Yani, aracın Kocaeli ve İstanbul’a gidişine dair kayıt bulunmuyor. Tıpkı gün geri dönüşüne ait PTS imajları Kocaeli’den başlıyor.
Polisin hazırladığı araştırma tutanağında, 3 saat 37 dakikalık kayıp vakitten kelam edilerek, şöyle deniyor:
“İstanbul istikametine giden aracın 10 numaralı PTS kaydının Sakarya’da saat 22.24’te olduğu, bir sonraki PTS kaydının Ankara istikametine gerçek gidiş güzergahının başlangıcı olan 11 numaralı PTS olduğu, ikisi ortasında geçen 3 saat 37 dakikalık vakit diliminde mevcut emniyet bilgi sistemleri üzerinde bulunan kayıt çeşitlerinden (PTS, yakıt istasyonu, AVM vb) rastgele birinin kaydı bulunmadığı…”
“Aracın İstanbul’da PTS kaydı bulunmadan Ankara’ya döndüğü” belirtiliyor.

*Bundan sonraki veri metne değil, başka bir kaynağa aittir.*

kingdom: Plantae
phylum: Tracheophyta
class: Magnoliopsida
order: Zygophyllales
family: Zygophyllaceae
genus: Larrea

Sertçelik’in taşındığı araç nasıl olur da PTS kaydına takılmaz? Sanki teknik bir sorun mu yaşandı?
Yoksa müdahale mi oldu?
Sertçelik, sahiden Şile’ye gitti mi?
Yoksa İstanbul’a varmadan araçtan indi mi?
Bu 3 saat 37 dakikalık karanlığın aydınlatılması gerekiyor.